Numeracy and literacy programme to be taken to more primary schools

GINA, GUYANA, Thursday, October 27, 2016

The remedial teaching programme, SuccessMaker, is to be introduced into another set of primary schools to help improve numeracy and literacy levels.

Building on the successes of SuccessMaker when it was introduced into the Information Communication Technology (ICT) laboratories of 70 primary schools across the country, the Ministry of Education is now moving to introduce the digital mathematic and reading programme into another 18 schools.

Innovative and Communication Technology (ICT) Coordinator in the Ministry of Education, Marcia Thomas

Innovative and Communication Technology (ICT) Coordinator in the Ministry of Education, Marcia Thomas

Innovative and Communication Technology (ICT) Coordinator in the Ministry of Education, Marcia Thomas said that the software will tested in Meter-Meer-Zorg Primary, Region Three; Mon-Repos, Enterprise and Grove Primary Schools, Region Four; Cumberland, Rose Hall Town, Corriverton, Crabwood Creek, Number 68 Village and Cotton Tree Primary Schools, Region Six and; West Ruimveldt, Graham’s Hall, Regma, St Margaret’s, Ketley, St Pius, St. Stephens and East La Penitence Primary Schools in Georgetown. The schools’ ICT labs were prepared to support the programme.

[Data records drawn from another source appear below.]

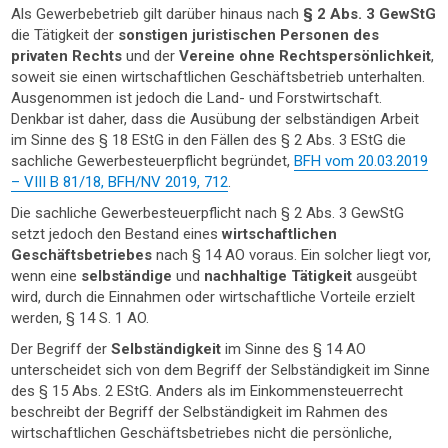
Als Gewerbebetrieb gilt darüber hinaus nach
§ 2 Abs. 3 GewStG
die Tätigkeit der
sonstigen juristischen Personen des
privaten Rechts
und der
Vereine ohne Rechtspersönlichkeit
,
soweit sie einen wirtschaftlichen Geschäftsbetrieb unterhalten.
Ausgenommen ist jedoch die Land- und Forstwirtschaft.
Denkbar ist daher, dass die Ausübung der selbständigen Arbeit
im Sinne des § 18 EStG in den Fällen des § 2 Abs. 3 EStG die
sachliche Gewerbesteuerpflicht begründet,
BFH vom 20.03.2019
– VIII B 81/18, BFH/NV 2019, 712
.
Die sachliche Gewerbesteuerpflicht nach § 2 Abs. 3 GewStG
setzt jedoch den Bestand eines
wirtschaftlichen
Geschäftsbetriebes
nach § 14 AO voraus. Ein solcher liegt vor,
wenn eine
selbständige
und
nachhaltige Tätigkeit
ausgeübt
wird, durch die Einnahmen oder wirtschaftliche Vorteile erzielt
werden, § 14 S. 1 AO.
Der Begriff der
Selbständigkeit
im Sinne des § 14 AO
unterscheidet sich von dem Begriff der Selbständigkeit im Sinne
des § 15 Abs. 2 EStG. Anders als im Einkommensteuerrecht
beschreibt der Begriff der Selbständigkeit im Rahmen des
wirtschaftlichen Geschäftsbetriebes nicht die persönliche,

 “What were are going to do with these 18 schools is (to) make them pilot the software just to ensure that what we say it can do, is happening,” Thomas explained.

The SuccessMaker software was originally rolled out in 70 schools during the period 2009 to 2012. It targeted students from Grades One to Three. Thomas said that based on results, it is clear that the programme raises the numeracy and literacy levels among underperforming students and this is what the ministry is hoping to replicate.

Thomas recalled that in the earlier roll-out, slow learners were targeted in a very systematic approach. “Every day they went to the labs. They spent 30 minutes in the labs and they did the success maker; numeracy and literacy,” she explained.

According to the coordinator, the ministry tracked the children’s learning over a period of five years from Grade One to Grade Six and have seen them transitioning from slow learners to Queens College students.  “I can tell you that the children that we tracked and the schools that worked the system perfectly, we saw schools like Kawall Primary in West Bank Demerara receiving their first Queen College under that project…we also saw that happen in Linden, in Wismar….” Thomas said.

A number of challenges were identified during the initial programme and the lessons learnt would help guide the roll out of this next phase.

Thomas said that the software will be introduced into the 18 new schools in a controlled way.

She said that that this time, the Ministry will be seeking to have full buy-in of the school’s management for  the implementation of the project.

“We have schools like Comenius (Moravian Primary) that’s still working, schools like Vryheid lust…Once the school management buys into the programme, the programme works, but you have to get buy in,” Thomas said. She recalled that there were some schools in the original project that, “never even opened their labs because the teachers were not comfortable with the use of the software.”

Another earlier challenge with the SuccessMaker was the maintenance of equipment. Thomas explained that in this phase, the Ministry will target the training of resource personnel to manage and work along with teachers so that the programme can be incorporated in to the schools timetable.

Two teachers from each school will also be trained in Introduction to SuccessMaker Software. They will also receive basic ICT training as well as participate in discussions of the goals, objectives, benefits and expectations of the SuccessMaker project as well as understanding the implementation schedule.

Meanwhile, for those schools involved in the earlier phase that have not been using the programme because the teachers have not been thoroughly trained in the use the software as an intervention for low performing students, Thomas explained that the plan is to go back and retrain the teachers and to retool the schools.

The SuccessMaker programme uses student’s answers to identify their needs and assign material that addresses those needs.

It allows for children in the same grade or classroom to work at different difficulty levels depending on their understanding of the material.